What the task requires -
When the line with "focal_35mm: 24" turns up below, begin repeating exactly, and carry on through the line with "f_number: 1.8"; no pictures go into the copy.

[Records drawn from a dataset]
┄┄┄┄┄┄┄┄┄┄┄┄┄┄┄┄┄┄┄┄

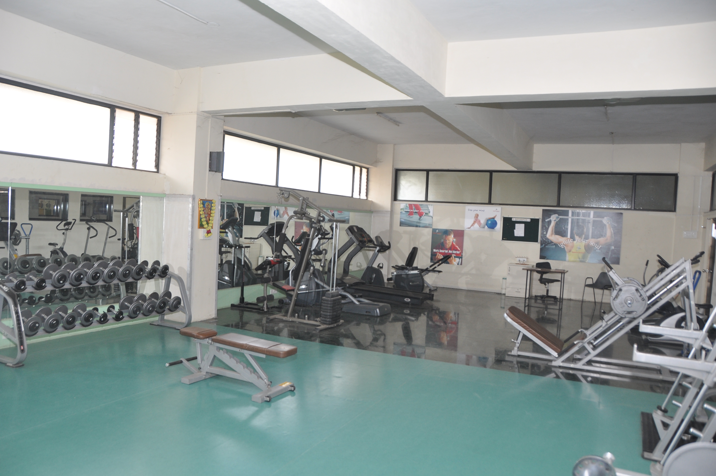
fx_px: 536
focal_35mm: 27
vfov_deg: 47.8
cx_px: 358
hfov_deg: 67.4
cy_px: 238
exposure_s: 1/60
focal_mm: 18
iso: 400
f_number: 5
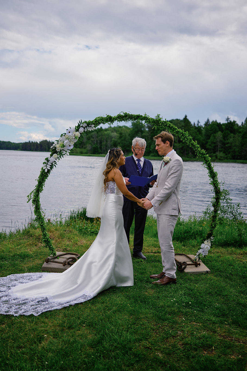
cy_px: 186
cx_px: 124
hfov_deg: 37.9
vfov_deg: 54.4
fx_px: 360
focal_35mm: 35
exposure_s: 1/4000
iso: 125
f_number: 1.4
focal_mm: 23
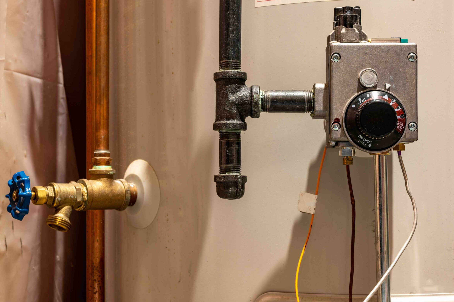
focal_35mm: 52
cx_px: 225
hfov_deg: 38.2
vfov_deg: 26.0
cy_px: 151
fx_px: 655
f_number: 11
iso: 100
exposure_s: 10
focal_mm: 50
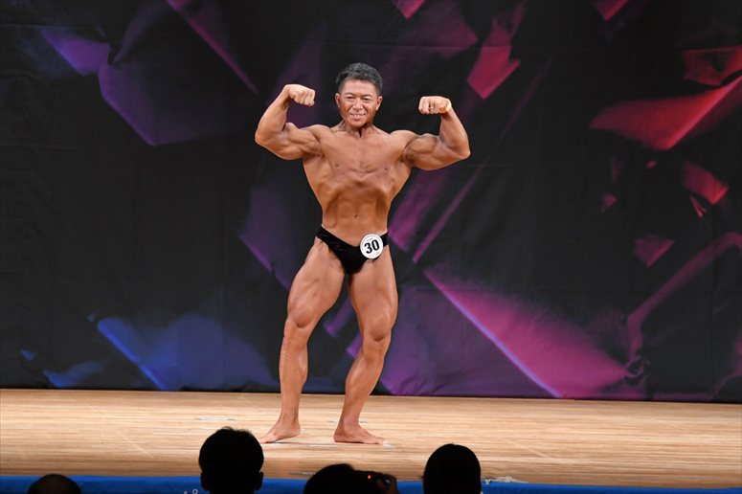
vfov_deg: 5.1
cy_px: 247
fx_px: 5562
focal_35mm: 270
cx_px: 371
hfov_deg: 7.6
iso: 3200
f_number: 5.6
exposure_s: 1/400
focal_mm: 180
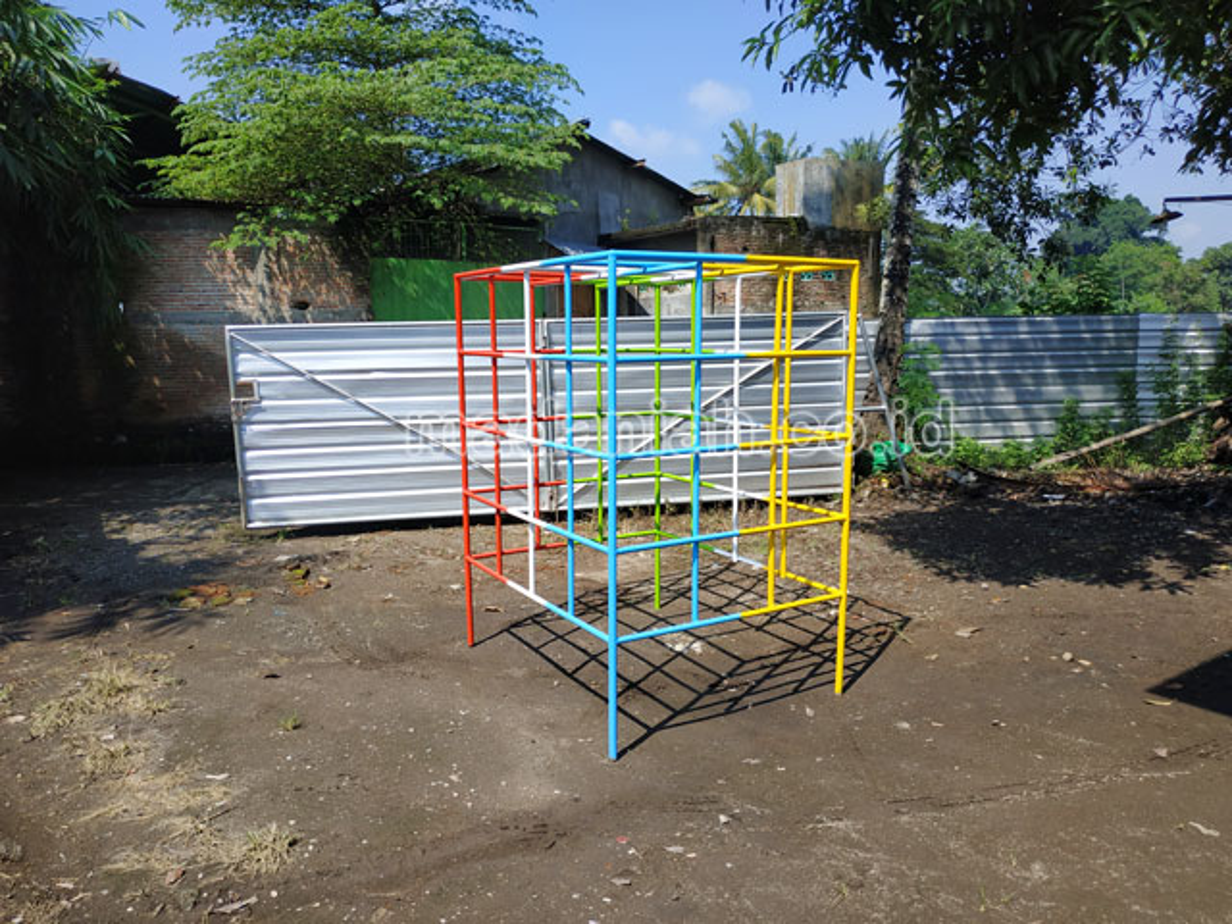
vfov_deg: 56.8
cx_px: 616
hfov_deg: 71.6
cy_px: 462
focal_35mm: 24
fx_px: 854
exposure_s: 1/1783
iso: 125
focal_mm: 3.94
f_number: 1.9
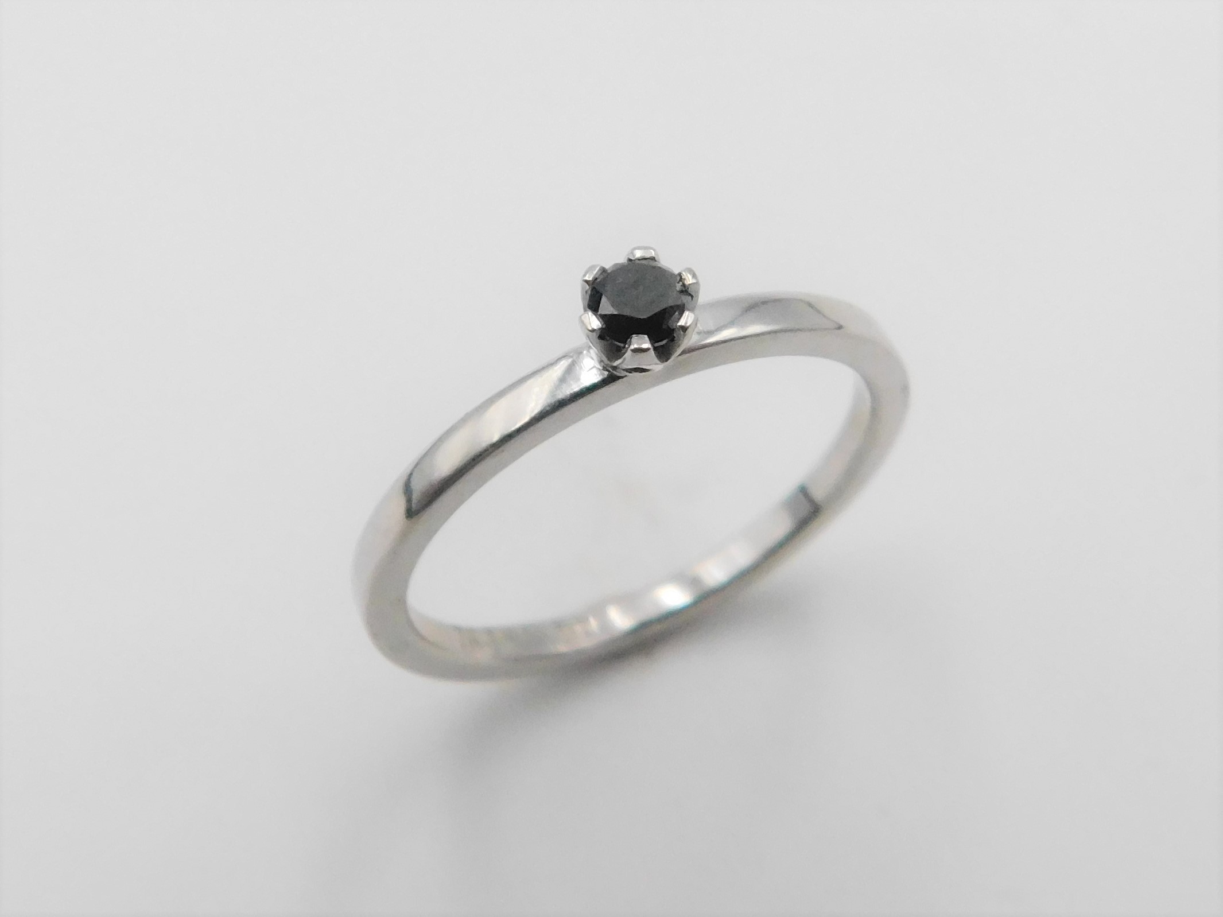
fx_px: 813
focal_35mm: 23
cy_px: 458
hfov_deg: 73.9
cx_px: 612
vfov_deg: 58.9
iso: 400
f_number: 3
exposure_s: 1/1500
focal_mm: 4
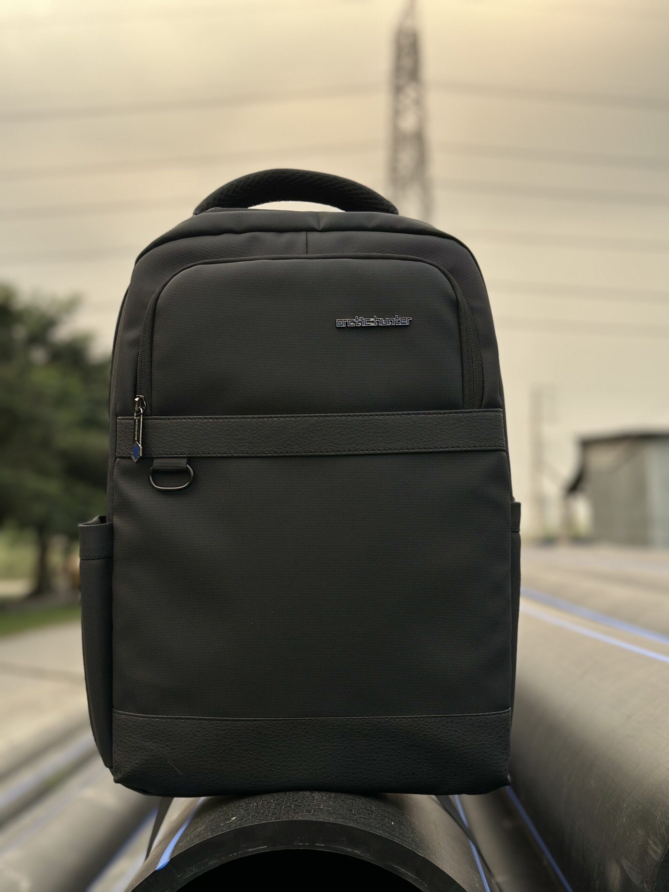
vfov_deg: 39.7
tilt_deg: +4.3
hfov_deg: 30.3
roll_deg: +0.7
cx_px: 334
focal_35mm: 48
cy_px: 446
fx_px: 1237
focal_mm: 6.86
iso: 125
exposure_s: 1/89
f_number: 1.78
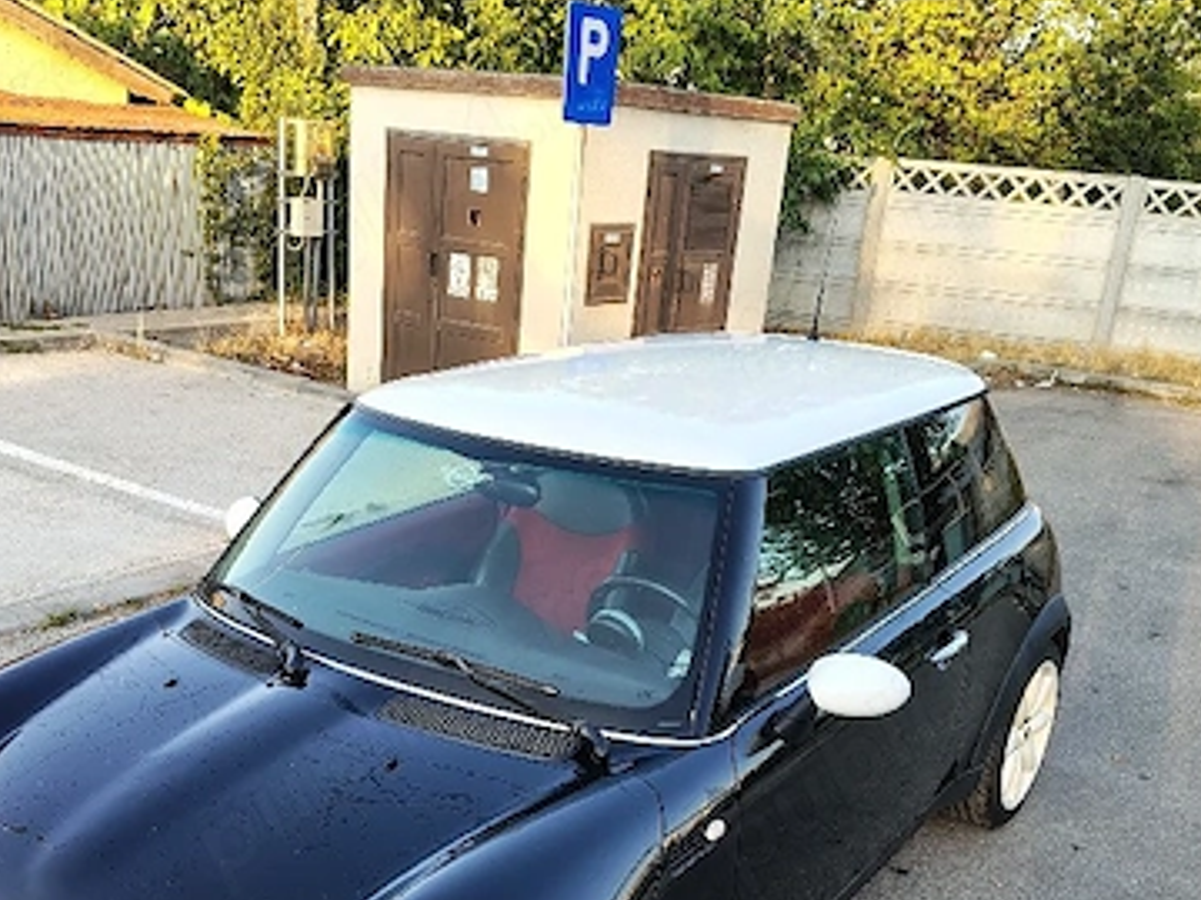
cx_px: 544
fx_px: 1388
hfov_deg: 46.7
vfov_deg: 34.8
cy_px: 730
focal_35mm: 40
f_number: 1.8
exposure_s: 1/169
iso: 100
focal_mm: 5.56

┄┄┄┄┄┄┄┄┄┄┄┄┄┄┄┄┄┄┄┄

Response box -
focal_35mm: 24
fx_px: 854
exposure_s: 1/1783
iso: 125
focal_mm: 3.94
f_number: 1.9
fx_px: 813
focal_35mm: 23
cy_px: 458
hfov_deg: 73.9
cx_px: 612
vfov_deg: 58.9
iso: 400
f_number: 3
exposure_s: 1/1500
focal_mm: 4
vfov_deg: 39.7
tilt_deg: +4.3
hfov_deg: 30.3
roll_deg: +0.7
cx_px: 334
focal_35mm: 48
cy_px: 446
fx_px: 1237
focal_mm: 6.86
iso: 125
exposure_s: 1/89
f_number: 1.78
cx_px: 544
fx_px: 1388
hfov_deg: 46.7
vfov_deg: 34.8
cy_px: 730
focal_35mm: 40
f_number: 1.8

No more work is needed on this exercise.